(Excerpts from a dataset)

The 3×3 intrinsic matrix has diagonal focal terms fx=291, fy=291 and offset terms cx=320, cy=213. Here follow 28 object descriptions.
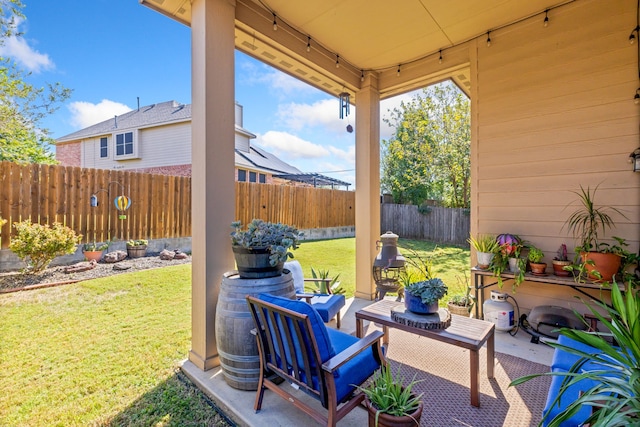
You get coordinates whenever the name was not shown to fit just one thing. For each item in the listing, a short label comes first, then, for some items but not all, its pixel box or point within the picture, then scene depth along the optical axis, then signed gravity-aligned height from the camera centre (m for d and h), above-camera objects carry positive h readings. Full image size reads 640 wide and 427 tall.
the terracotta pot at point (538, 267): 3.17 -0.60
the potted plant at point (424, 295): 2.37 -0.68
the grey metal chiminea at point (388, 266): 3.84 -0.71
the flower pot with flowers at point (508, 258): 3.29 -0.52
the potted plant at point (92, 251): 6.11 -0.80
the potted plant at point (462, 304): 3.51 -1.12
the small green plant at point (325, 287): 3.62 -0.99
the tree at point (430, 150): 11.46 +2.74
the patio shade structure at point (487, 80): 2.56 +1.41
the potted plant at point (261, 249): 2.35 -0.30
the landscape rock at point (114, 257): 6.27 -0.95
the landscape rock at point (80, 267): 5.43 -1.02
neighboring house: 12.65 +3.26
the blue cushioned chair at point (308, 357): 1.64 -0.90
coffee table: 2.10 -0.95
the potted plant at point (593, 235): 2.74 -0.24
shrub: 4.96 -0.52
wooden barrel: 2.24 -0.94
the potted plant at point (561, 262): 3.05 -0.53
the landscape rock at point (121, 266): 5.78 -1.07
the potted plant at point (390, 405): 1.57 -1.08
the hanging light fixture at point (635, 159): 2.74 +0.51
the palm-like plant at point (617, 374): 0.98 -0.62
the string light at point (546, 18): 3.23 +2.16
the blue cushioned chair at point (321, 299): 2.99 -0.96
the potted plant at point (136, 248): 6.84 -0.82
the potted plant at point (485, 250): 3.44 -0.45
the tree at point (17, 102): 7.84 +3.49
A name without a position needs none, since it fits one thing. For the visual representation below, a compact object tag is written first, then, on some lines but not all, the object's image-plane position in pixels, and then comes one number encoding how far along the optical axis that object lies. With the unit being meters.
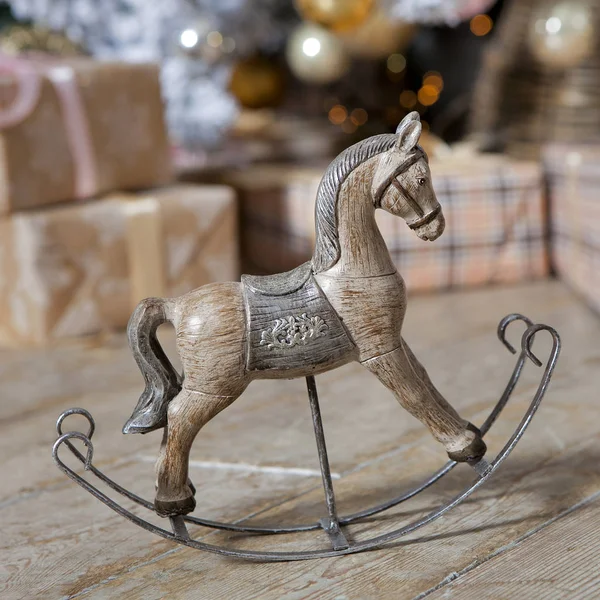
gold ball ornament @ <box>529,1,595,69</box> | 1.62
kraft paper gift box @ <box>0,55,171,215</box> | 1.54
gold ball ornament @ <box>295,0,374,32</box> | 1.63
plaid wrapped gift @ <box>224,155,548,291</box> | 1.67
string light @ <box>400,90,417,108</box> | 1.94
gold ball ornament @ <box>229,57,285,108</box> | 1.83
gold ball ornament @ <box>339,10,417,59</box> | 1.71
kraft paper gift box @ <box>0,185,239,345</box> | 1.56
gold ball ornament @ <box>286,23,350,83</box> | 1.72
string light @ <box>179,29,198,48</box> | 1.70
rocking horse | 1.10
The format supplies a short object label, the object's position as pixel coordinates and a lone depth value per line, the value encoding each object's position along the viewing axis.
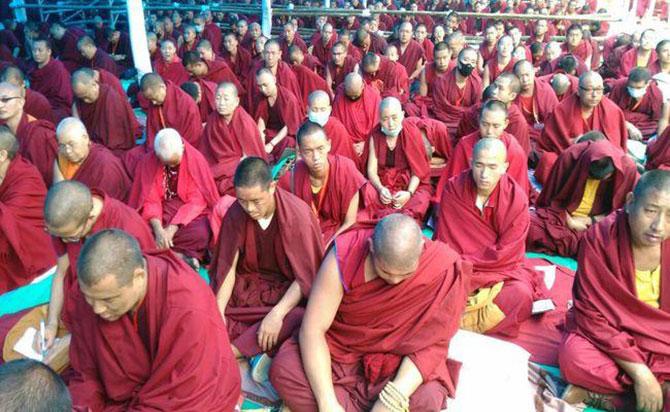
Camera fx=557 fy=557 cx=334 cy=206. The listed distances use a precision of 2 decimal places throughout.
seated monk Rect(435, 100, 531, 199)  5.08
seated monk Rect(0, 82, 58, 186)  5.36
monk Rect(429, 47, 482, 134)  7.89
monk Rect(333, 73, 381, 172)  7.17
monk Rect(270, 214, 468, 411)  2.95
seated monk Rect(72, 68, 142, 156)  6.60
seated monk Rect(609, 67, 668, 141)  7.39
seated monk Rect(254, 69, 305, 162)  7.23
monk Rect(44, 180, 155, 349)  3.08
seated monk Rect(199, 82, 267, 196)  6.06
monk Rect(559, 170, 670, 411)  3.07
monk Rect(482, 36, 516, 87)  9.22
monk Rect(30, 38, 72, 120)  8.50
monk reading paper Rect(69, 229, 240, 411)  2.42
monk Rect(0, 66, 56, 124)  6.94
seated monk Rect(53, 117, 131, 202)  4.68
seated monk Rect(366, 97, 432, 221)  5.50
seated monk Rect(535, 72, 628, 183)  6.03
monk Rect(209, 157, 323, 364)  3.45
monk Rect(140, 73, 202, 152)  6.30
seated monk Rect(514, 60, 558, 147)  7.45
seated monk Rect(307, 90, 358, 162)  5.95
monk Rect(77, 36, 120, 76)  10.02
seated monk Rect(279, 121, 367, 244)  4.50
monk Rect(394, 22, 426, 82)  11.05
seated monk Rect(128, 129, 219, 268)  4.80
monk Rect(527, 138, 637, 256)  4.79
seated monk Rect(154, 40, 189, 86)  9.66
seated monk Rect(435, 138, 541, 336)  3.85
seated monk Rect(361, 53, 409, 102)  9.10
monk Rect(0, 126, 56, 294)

The problem
Please transcribe exactly the lines above from the line that has "string light @ <box>400,90,417,108</box>" up to and including the line that has "gold ball ornament @ <box>286,23,350,83</box>"; no other line belongs in the answer.

Response below
string light @ <box>400,90,417,108</box> | 1.94
gold ball ornament @ <box>229,57,285,108</box> | 1.83
gold ball ornament @ <box>339,10,417,59</box> | 1.71
kraft paper gift box @ <box>0,185,239,345</box> | 1.56
gold ball ornament @ <box>286,23,350,83</box> | 1.72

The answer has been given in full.